Tigris Haber- İnsan Hakları Derneği Diyarbakır Şubesi'nde "Kayıplar bulunsun failler yargılansın" eylemlerinin 523.sü yapıldı. Etkinliğe insan hakları savunucuları CHP İstanbul Milletvekili Sezgin Tanrıkulu, CHP Diyarbakır İl Başkanı Mehmet Sayın ve kayıp yakınları katıldı.
Açıklamayı İHD Diyarbakır Şube Yöneticisi Hasan Yalçın okudu. Yalçın, gerçek adaletin tesisinin ancak hakikatlerin ortaya çıkarılması ile mümkün olacağını belirterek şunları söyledi:
Yıllardır dile getirdiğimiz gibi bu alanda yer alan kayıp yakınları ve biz insan hakları savunucularının tek talebi adalet, hakikat ve geçmişle yüzleşmedir. Çünkü şuna inanıyoruz ki toplumsal bir mutabakat ile barışın sağlanması ancak hakikatlerin ortaya çıkması ve geçmişle yüzleşmenin gerçekleşmesi neticesinde ortaya çıkabilir. Toplumumuzda katmerleşmiş onlarca yıllık acıların hafiflemesi ancak hakikatleri ortaya çıkartmakla mümkün olabilir.
Bizim ülkemiz gibi benzer acılar ile yüz yüze kalan bazı dünya devletleri “Hakikatleri Araştırma ve İnceleme Komisyonları”nı veya “Tarihi Aydınlatma Komisyonları”nı kurarak geçmişte yaşanan ağır insan hakları ihlallerinin ortaya çıkartılmasına yardımcı olmuştur.
Guatemala, Güney Afrika, Arjantin, Şili, Yugoslavya Federal Cumhuriyeti ve daha birçok dünya devleti geçmişte yaşanan Ağır İnsan Hakları İhlalleri ile ancak buna benzer bağımsız yapıları kurarak yüzleşebilmiş ve toplumsal bir adaleti tesis edebilmiştir.

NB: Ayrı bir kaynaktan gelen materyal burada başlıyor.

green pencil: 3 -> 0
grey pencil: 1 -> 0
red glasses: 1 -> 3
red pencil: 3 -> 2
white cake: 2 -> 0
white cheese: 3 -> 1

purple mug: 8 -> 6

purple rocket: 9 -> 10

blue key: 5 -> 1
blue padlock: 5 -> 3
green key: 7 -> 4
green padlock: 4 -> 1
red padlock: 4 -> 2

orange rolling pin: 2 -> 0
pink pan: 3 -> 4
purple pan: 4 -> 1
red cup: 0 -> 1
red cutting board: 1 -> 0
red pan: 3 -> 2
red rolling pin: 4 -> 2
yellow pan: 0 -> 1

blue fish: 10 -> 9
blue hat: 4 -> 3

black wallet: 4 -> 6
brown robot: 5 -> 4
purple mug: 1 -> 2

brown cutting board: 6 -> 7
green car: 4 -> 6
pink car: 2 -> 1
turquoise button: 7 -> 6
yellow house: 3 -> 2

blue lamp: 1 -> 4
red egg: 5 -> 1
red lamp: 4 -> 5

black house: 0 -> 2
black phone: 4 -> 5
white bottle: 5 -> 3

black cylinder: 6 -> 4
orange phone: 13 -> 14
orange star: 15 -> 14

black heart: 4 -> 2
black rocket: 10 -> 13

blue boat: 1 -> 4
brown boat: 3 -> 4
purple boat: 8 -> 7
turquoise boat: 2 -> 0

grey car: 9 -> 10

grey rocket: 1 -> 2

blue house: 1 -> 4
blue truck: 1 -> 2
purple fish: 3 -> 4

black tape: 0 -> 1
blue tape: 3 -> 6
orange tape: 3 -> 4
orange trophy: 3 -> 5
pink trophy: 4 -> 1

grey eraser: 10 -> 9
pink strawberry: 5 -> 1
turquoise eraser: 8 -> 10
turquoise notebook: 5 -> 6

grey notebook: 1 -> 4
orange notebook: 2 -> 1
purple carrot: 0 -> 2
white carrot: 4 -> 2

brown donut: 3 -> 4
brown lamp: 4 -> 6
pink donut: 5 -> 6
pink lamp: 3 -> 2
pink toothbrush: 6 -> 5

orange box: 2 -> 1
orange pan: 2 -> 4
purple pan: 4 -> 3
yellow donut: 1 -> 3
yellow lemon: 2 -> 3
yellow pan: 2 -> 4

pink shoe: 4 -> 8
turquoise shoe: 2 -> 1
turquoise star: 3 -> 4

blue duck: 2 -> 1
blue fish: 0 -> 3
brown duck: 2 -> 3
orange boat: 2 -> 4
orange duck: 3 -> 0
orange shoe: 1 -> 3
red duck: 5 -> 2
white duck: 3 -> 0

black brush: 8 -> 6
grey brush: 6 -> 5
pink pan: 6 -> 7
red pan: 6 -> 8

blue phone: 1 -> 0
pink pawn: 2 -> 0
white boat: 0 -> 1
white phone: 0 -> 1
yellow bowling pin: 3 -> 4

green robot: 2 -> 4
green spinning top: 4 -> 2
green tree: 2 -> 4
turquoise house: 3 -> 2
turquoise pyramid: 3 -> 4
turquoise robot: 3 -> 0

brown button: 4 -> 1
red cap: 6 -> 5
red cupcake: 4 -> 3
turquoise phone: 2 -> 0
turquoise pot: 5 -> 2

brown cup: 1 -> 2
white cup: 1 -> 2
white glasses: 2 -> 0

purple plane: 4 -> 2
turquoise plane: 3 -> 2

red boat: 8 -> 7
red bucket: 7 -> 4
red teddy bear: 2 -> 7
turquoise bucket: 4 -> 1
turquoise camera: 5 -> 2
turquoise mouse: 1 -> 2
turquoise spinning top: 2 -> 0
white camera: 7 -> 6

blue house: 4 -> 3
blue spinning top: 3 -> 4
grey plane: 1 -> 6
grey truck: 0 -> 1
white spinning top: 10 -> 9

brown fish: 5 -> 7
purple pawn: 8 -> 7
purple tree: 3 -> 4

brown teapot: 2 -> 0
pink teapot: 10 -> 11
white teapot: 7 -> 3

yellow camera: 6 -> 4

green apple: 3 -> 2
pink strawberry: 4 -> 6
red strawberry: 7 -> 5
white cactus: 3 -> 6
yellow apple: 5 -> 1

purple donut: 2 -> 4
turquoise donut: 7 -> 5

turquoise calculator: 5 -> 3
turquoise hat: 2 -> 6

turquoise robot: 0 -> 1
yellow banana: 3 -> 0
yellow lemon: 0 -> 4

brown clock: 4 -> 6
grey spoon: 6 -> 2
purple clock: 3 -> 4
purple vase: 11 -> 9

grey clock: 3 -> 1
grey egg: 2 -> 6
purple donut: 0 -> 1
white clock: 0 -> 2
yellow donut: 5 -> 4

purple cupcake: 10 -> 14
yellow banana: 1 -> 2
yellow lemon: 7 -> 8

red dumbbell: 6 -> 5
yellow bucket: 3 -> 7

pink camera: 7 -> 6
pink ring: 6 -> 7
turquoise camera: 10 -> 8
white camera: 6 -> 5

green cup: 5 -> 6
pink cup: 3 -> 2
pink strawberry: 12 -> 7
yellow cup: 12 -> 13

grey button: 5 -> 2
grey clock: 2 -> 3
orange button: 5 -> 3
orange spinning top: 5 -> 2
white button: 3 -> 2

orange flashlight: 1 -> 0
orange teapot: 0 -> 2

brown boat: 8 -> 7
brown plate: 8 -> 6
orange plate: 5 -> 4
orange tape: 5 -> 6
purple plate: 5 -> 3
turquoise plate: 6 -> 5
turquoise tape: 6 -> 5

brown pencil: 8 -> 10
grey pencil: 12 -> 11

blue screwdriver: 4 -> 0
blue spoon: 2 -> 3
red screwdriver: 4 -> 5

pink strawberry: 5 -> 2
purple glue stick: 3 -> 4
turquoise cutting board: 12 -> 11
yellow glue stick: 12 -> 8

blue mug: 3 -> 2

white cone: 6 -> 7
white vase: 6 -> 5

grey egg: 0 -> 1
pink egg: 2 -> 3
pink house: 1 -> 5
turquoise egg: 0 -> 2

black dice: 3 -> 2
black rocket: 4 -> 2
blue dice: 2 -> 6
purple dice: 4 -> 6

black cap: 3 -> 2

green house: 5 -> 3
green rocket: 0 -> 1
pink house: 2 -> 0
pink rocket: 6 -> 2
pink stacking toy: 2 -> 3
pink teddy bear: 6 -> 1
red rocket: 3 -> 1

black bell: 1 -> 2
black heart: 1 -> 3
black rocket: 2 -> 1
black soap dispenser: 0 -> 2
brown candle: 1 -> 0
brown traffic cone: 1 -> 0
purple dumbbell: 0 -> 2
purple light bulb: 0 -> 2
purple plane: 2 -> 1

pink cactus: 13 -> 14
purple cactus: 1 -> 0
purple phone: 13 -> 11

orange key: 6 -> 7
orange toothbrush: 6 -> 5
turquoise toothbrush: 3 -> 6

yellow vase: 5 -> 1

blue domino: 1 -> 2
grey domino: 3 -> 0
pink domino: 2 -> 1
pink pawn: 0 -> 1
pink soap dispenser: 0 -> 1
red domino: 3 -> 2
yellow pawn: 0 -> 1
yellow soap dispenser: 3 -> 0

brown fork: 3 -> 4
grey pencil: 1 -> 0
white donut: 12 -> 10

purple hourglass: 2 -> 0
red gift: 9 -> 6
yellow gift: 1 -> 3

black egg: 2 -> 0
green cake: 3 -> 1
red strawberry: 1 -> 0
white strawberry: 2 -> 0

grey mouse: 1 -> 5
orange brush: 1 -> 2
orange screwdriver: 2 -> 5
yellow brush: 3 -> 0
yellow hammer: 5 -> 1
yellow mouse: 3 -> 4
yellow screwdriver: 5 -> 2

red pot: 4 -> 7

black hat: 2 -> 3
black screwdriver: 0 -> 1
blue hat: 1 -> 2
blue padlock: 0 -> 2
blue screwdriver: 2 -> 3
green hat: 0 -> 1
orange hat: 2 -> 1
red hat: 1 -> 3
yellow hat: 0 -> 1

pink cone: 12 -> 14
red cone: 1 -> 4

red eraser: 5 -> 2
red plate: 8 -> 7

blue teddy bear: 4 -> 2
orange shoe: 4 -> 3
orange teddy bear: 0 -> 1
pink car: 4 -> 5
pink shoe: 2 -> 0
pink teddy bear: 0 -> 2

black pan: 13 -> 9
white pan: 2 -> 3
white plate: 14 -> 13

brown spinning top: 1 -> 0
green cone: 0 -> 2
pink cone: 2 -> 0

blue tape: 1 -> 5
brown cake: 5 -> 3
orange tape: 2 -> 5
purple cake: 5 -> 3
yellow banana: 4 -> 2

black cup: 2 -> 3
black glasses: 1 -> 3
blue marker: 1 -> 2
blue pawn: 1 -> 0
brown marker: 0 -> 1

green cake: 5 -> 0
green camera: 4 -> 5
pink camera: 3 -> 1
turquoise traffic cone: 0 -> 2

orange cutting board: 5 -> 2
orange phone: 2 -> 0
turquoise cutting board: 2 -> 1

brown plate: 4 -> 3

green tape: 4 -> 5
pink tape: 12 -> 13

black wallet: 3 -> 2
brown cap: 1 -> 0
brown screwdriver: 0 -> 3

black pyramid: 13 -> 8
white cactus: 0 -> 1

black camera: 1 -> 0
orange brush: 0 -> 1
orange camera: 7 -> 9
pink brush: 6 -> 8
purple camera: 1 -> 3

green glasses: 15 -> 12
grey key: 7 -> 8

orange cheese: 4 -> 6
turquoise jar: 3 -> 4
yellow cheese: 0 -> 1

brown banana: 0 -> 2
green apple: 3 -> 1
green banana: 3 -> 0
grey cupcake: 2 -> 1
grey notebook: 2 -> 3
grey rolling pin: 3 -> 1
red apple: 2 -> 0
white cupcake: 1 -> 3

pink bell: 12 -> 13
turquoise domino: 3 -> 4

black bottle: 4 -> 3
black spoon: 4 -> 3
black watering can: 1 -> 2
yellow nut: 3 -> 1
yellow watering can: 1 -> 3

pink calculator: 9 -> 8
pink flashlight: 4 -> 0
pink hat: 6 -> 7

Ülkemizde 1980 Askeri darbesinden sonra yaşanan ağır çatışmalar döneminde hukuk dışına çıkan devlet veya bir takım paramiliter yapıların fiilleriyle yüzlerce insan gözaltında zorla kaybedildi, binlerce insan faili meçhul cinayetlere kurban edildi ve bir o kadarı da yargısız bir şekilde infaz edildi.
Gazeteci ve yazar olan Gökçer TAHİNCİOĞLU “Beyaz Toros” adlı kitabında bu yılları “hedef alınanlar için en hafif ceza ‘ölüm’, ailelerin en büyük ödülünün ise ‘çocuklarının ölüsüne kavuşmak’ olduğu bir iklim” olarak tarif eder. Gerçekten 90’lı yıllara mercek tuttuğumuzda hep birlikte görürüz ki bölgemizde hukuk dışılığın yaratmış olduğu paramiliter güçler, büyük bir korku dalgası yayarak kayıp yakınlarının ölüsüne kavuşmasına fırsat vermemiştir.
Yine bir kez daha ifade etmek gerekir ki yaşanan bu ağır insan hakları ihlallerinde devlet ve siyasal iktidar, ne yazık ki olayların aydınlatması yönünde pozitif yükümlülüğünü yerine getirmeyerek adeta failleri cesaretlendirmiş ve yeni kayıp vakalarının ortaya çıkmasına yol açmıştır. Kayıplarımızın dava dosyalarında yer alan birçok somut belge ve tanık beyanına rağmen devlet, yargı erkiyle failleri aklayarak cezasızlık politikasına destek olmuştur. Bu durum kayıp yakınlarının dinmeyen acısını katbekat artırmıştır.
523. haftada biz insan hakları savunucuları ve kayıp yakınları olarak tekrar vurguluyoruz ki;
Ülkemizde gerçek bir adaletin tesisi ancak hakikatlerin ortaya çıkması ile mümkündür. Bir kez daha devletten ve siyasal iktidardan “Geçmişle Yüzleşme ve Hakikatleri Araştırma Komisyonları”nın kurulması ve çalışmalarına başlaması için gerekli adımları atmasını bekliyoruz. Kayıplarımızdan bir haber alana kadar bu mücadelemizden vazgeçmeyeceğimizi güçlü bir şekilde ifade etmek isteriz.
CHP Milletvekili Sezgin Tanrıkulu da faillerin ortaya çıkarılması için mücadele verdiklerini belirterek bu mücadelede sonuna kadar devam edeceklerini vurguladı.
Konuşmaların ardından ise Kardeşleri Ali Tektağ, Mehmet Tektağ'ı faili meçhulde kaybeden İrfet Mutaş ise kardeşlerinin faillerinin bulunmasını istedi.